Invest at least 2 months to understand the terms, working and cost involved while investing in these instruments.
4. Start small
Although, you have got the basics clear, there is always the element of risk associated with the investing.
Therefore, it is advised to take small steps and start small.
And stick to this habit.
You can always increase the amount later on.
And
With time you will also understand more and become comfortable with the products.
5. Don’t borrow
Never borrow to accomplish your financial goal as this could be financially dangerous.
You will pay fixed amount every month as an obligation. But your investment never grows in a uniform fashion.

You see dips and ups before realizing your financial goal.
6. Stick to your goal
There will be times when you see the investment value may coming down than your initial investment.
Remember to complete the step thoroughly.
This will give you confidence to keep going during uncertain times.
You purchased home for Rs. 45,00,000 for the investment expecting it to get around 1 crore in in 20 years.
Due to the current Pandemic, the property prices slashed and your investment came down below your cost.
You made every due diligence.
- Location
- Builder
- Future prospects
And the property performed well in these aspects.
Don’t dispose the property in hurry expecting the prices to slash further
Understand that this pandemic is a global phenomenon and with time it will pass with time.
Similar situation may come in future don’t fear and stick to your plan and strategy.
You will soon bear the fruits.
7. Invest for longer period
The term investment is associated with the longer period. The longer you invest, the better your returns get due to the effect of compounding.
Let me make you understand with this example:

I am taking the graph of the above example, notice that the effect of compounding becomes prominent in the later years of the investment.
Most people leave in between, they don’t enjoy full benefits.
8. Avoid herd mentality
- You will see people investing in hurry because other people are investing or you heard that this product will make you rich soon.
Similarly, people start selling in panic when negative news hit the market.
This is a common mistake people do and they repent later.
Never put your money in any instrument with doing your research and due diligence.
Stay calm and remain invested in your product.
9. Be patient and don’t aim for perfection
It is okay to get the second or the third best
Your investment will take time
Return from your strategy.
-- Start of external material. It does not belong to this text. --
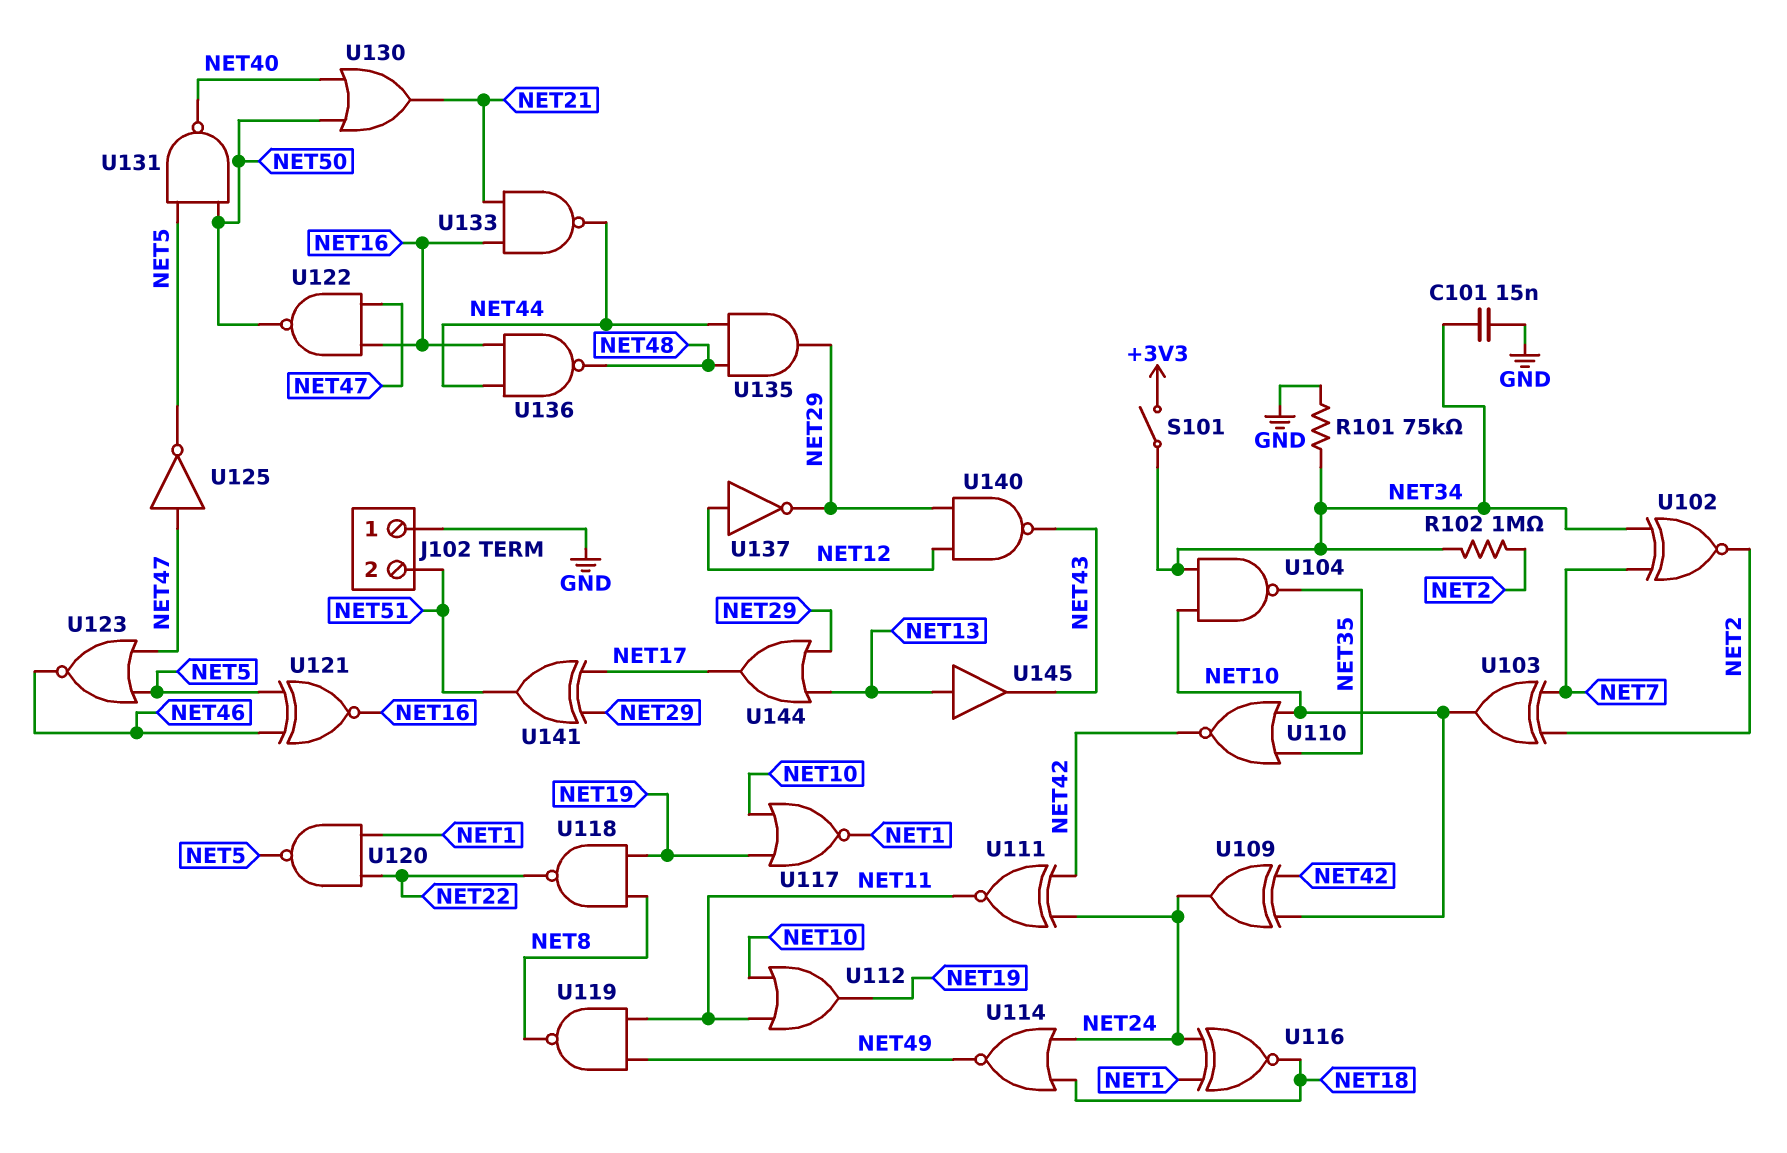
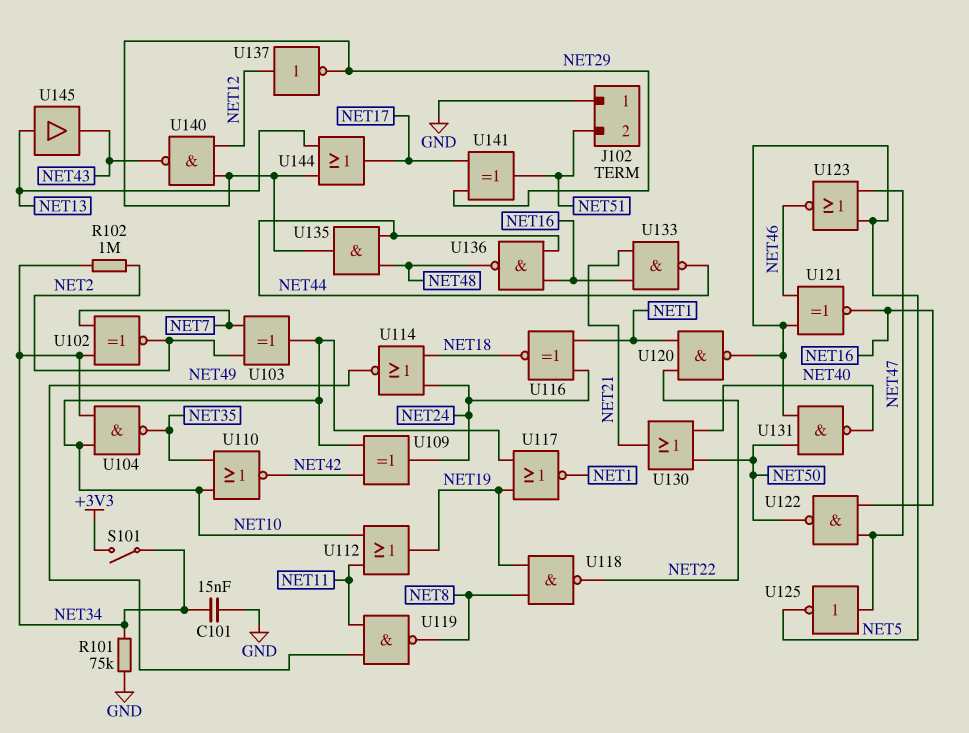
U111: XNOR (in NET24, in NET42, out NET11) -> none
You did everything to make your investment a success.
Conclusion
Although there is no perfect style of investing, it doesn’t mean that you should not start.
Follow the above steps to avoid any pitfall and remember to start small and make it a habit.
Investing is a long process.
Once you are into investing, you will learn more about it while doing yourself.
You cannot get everything from anyone.
You need to do it yourself.
All the best for your investing.
Note: The investment is subject to the market risk and the past performance may not be the indicative of the future performance.
This article is for information and education purpose. Please take professional advice before taking any investment decision.